17日に中尾先生とお会いされた後で、ご夫妻でもう一度しっかりと展示を見ておこうということで来館され、『噴焔』の全紙面を複写したファイルからも気付きがたくさんあったとお聞きしました。良いご縁を本当に嬉しく思います。2015年NHK長崎放送で野田さんを特集した番組で「500枚書いた」と仰っているので、持ち帰られた150枚の他に350枚が「復員局に送られた」と仮定すると、それがどこかにしまわれたままになっていやしないかとも思うので、その調査もお願いしたいと勝手に要望しました。

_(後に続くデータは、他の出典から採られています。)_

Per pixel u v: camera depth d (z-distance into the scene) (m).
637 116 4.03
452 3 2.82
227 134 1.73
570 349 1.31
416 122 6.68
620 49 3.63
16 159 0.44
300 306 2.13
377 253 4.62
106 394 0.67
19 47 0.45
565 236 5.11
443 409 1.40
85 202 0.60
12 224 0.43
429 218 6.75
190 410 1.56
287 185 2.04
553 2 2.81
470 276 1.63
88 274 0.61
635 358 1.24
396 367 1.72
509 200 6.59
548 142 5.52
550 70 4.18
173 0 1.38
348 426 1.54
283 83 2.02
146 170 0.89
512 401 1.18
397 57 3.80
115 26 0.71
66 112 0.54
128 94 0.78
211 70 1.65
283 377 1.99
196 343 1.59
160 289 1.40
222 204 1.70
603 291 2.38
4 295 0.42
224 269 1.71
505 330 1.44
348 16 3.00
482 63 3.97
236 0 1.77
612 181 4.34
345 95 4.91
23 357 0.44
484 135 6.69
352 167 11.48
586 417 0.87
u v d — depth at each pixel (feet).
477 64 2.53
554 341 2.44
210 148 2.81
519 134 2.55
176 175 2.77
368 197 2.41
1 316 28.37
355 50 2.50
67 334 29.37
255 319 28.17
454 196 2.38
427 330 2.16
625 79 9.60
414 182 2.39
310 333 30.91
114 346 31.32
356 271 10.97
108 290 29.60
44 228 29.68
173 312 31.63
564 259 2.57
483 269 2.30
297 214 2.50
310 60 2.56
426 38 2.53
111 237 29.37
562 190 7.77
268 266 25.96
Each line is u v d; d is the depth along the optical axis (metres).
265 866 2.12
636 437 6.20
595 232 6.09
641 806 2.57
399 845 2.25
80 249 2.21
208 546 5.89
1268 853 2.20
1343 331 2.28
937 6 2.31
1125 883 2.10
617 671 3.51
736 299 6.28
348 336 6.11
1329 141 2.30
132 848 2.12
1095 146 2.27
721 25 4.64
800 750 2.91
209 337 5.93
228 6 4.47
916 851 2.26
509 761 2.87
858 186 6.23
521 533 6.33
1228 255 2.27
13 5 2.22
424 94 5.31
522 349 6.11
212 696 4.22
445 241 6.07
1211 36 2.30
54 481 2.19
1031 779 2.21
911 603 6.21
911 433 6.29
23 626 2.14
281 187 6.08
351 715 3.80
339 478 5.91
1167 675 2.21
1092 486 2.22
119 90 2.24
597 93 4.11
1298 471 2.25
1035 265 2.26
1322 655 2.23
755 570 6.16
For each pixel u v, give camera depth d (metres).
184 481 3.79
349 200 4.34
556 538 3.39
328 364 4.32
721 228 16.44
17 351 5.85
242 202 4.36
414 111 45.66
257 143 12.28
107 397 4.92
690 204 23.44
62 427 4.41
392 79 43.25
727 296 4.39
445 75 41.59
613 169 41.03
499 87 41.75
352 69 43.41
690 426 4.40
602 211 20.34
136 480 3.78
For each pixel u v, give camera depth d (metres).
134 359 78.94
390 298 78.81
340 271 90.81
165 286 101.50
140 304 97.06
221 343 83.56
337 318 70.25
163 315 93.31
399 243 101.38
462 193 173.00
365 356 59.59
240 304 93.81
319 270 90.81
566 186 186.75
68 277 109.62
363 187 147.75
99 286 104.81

中尾先生からは、2日同志社大学で参加者の皆さんにご覧頂いた南方抑留時の降伏日本兵を撮影した動画も貴重な資料だと言って貰えました。この動画と、その後知り合いの正木さんから寄贈して頂いたオランダ軍下のインドネシアのロアクールである事件の責任者として銃殺刑に処せられた29歳の水口繁主計大尉のドキュメンタリー映画も見て貰っています。もう御一方、オーストラリア軍支配下で降伏日本兵としてタウノ島へ移されて収容生活を送った日々を記録しておられた田所将校の日記も展示しています。3地域に共通するのは極限のひもじさですね。今も世界各地で戦争状態が続いていますが、同じことが繰り返されているのでしょう。一日も早く終息することを願うばかりです。

20日ご来館いただいた方から、展覧会を見ての感想が届きましたので、許可を得て掲載します。

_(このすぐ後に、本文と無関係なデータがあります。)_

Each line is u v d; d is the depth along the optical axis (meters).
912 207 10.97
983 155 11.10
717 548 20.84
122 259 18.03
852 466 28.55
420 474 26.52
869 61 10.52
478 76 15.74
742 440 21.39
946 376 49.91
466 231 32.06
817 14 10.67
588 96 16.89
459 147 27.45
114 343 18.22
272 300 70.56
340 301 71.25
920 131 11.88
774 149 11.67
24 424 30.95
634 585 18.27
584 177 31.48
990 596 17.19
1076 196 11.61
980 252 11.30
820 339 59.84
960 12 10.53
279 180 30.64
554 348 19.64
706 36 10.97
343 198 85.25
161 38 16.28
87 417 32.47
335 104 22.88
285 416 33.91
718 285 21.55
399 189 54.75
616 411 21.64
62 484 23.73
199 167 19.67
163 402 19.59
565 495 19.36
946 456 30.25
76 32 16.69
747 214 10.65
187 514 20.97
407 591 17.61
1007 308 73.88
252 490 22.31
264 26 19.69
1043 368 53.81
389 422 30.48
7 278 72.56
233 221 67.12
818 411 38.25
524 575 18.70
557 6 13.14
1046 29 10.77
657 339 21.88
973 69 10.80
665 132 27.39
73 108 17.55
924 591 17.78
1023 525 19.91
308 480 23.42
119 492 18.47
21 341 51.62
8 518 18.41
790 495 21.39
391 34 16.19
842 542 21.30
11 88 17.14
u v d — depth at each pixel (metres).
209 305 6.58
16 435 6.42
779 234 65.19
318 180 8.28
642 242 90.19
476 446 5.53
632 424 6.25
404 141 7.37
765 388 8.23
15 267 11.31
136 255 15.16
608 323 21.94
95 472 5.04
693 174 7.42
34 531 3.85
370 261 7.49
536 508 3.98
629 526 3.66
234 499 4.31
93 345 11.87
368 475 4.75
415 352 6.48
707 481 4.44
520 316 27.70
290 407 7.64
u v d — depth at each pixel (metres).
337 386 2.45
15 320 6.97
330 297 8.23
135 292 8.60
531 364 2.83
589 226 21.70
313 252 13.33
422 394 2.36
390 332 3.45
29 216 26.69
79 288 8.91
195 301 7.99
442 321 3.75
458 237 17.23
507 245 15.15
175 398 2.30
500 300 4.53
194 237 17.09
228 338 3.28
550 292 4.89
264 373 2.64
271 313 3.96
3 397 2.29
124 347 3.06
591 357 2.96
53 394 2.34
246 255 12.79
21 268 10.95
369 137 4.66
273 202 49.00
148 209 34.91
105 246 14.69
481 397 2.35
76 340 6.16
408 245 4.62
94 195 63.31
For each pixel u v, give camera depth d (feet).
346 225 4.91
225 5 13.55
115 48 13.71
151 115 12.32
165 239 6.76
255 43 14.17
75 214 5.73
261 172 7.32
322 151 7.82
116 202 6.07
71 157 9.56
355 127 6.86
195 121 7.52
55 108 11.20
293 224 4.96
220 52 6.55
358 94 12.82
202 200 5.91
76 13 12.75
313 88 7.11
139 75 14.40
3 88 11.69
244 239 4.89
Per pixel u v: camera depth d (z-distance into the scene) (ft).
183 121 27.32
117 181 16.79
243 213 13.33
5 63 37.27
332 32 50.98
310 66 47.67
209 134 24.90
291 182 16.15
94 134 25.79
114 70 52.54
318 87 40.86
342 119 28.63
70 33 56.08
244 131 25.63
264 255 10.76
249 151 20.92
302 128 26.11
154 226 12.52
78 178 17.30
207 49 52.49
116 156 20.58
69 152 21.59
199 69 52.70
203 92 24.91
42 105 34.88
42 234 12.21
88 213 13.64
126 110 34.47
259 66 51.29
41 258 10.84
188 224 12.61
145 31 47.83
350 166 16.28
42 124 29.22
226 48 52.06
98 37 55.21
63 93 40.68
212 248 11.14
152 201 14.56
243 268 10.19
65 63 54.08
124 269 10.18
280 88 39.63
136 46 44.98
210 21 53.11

…………今日はありがとうございました。 スタッフの方にこのマレー抑留の催しを最初どこで知ったのかとのお尋ねに、その時はおぼろげな記憶だったのですが、帰途、「京都新聞デジタルサービス」の記事で知ったことを思い出しました。自分は大学時代を京都で過ごし、故郷に帰ってからも京都に興味があり寺社参拝が主になりますが京都を訪れ、その情報源として前述のサービスも利用しています。南方抑留についていくつか他のコンテンツも見てみると、これまで知っているシベリア抑留よりも厳しくない印象でした。とはいっても現代の豊かな生活状況から考えると比べものにならない日々だったであろうと思いながらも、その厳しい様子をあまりイメージすることができませんでした。現物の絵を見ることでもっと感じることができればと考え、貴ミュージアムに行かせていただいた次第です。

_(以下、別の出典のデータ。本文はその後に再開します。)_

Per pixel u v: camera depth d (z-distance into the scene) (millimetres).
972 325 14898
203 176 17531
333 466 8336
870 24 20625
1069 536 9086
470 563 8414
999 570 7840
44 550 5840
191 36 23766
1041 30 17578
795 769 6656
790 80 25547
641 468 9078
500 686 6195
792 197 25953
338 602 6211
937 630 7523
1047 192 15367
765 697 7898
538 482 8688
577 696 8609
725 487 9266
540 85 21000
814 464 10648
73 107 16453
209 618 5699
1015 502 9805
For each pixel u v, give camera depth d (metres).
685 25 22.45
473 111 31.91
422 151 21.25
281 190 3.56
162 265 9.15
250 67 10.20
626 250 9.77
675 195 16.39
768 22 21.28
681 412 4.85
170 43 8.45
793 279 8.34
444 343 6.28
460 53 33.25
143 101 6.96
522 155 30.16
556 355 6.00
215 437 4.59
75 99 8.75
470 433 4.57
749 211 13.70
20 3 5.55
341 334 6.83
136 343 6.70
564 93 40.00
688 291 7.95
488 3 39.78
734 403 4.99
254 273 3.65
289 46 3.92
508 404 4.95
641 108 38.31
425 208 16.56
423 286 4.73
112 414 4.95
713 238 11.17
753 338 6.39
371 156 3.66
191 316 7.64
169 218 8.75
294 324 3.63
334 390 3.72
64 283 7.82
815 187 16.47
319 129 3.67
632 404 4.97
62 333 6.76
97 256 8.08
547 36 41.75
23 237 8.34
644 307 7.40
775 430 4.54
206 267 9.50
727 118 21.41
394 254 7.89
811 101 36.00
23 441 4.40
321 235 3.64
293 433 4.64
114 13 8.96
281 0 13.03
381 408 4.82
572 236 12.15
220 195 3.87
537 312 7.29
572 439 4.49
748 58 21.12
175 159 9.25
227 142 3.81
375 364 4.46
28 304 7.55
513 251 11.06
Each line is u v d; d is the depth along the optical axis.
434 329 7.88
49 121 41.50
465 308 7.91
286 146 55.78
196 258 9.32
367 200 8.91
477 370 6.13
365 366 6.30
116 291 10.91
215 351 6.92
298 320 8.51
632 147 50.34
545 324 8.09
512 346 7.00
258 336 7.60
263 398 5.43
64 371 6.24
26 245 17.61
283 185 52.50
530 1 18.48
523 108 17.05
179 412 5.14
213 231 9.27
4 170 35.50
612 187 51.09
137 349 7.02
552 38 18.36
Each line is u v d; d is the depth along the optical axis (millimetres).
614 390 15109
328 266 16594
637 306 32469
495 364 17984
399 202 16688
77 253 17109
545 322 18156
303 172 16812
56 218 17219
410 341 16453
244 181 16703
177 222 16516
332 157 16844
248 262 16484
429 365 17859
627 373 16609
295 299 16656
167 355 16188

野田さんが持ち帰られた絵以外の、日本への帰還を求めるために送られたであろう絵にはもっと厳しいその頃の現実が描かれていたのではないかとのお話に、確かにそうであろうと想像しました。 今回、展示を見せてもらって新たに驚いたのは、現地で十分なものがない中で、絵を描くために紙を漉いたり、絵の具がない中で「赤チン」のような薬品を混ぜながら色を作ったり、また、シュロの葉っぱで演劇のカツラを作ったりされていたことなどを知りました。十分なものがなくても工夫と努力で物を作られたり、現地の人々と交流して生活を乗り切っておられたりしている様子に、とても大きなたくましさを感じました。 今回、おもちゃ映画などの展示物は十分見る余裕がありませんでしたが、また、いつか再訪したいと思いました。 ありがとうございました。…………

今日は午後に他の催しをするため見学は午前中のみです。明日は10:30~17:00開館していますので、この機会にぜひご覧下さい。私としてはこのスケッチ画と文集が、きちんとした施設で保存され、多くの人々に見て貰えるようになれば良いなぁというのが願いです。